-- Aim of the exercise --
Find every line in the records below that holds the word "audio", and copy it out.

(Saved entries)
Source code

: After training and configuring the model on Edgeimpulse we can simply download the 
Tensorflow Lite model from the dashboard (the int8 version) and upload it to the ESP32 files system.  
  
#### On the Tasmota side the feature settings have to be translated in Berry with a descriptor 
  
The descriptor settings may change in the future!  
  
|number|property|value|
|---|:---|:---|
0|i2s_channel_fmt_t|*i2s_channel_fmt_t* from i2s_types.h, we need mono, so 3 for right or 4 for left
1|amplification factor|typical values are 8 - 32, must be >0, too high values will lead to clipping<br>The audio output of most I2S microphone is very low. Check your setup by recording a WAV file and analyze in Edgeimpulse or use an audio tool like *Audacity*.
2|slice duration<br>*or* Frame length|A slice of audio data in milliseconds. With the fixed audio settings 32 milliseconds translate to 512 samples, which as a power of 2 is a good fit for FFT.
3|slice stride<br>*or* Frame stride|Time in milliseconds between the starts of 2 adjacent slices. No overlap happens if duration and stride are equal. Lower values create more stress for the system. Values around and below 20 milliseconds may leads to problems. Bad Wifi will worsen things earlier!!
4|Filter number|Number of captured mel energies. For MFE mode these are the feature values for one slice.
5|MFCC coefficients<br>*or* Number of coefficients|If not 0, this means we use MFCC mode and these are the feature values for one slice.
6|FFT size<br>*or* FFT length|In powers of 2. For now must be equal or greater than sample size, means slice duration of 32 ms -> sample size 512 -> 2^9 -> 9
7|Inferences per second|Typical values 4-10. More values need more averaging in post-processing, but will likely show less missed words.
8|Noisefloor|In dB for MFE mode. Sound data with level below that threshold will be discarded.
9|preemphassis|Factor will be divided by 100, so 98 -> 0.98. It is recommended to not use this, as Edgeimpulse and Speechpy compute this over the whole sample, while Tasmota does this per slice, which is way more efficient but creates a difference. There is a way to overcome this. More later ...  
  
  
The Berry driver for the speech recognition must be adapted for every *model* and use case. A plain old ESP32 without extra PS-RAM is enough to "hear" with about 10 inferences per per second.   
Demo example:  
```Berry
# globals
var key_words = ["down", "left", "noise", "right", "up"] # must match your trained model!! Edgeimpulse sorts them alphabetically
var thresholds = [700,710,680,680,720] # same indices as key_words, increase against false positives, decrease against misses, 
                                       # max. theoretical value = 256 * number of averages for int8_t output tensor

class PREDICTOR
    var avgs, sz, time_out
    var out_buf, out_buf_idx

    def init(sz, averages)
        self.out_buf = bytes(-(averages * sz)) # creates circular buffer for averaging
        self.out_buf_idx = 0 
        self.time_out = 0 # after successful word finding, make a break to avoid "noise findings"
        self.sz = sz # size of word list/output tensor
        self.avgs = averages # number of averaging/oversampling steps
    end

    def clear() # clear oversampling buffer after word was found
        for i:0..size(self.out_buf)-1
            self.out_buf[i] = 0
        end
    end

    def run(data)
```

-- Exercise response --
1|amplification factor|typical values are 8 - 32, must be >0, too high values will lead to clipping<br>The audio output of most I2S microphone is very low. Check your setup by recording a WAV file and analyze in Edgeimpulse or use an audio tool like *Audacity*.
2|slice duration<br>*or* Frame length|A slice of audio data in milliseconds. With the fixed audio settings 32 milliseconds translate to 512 samples, which as a power of 2 is a good fit for FFT.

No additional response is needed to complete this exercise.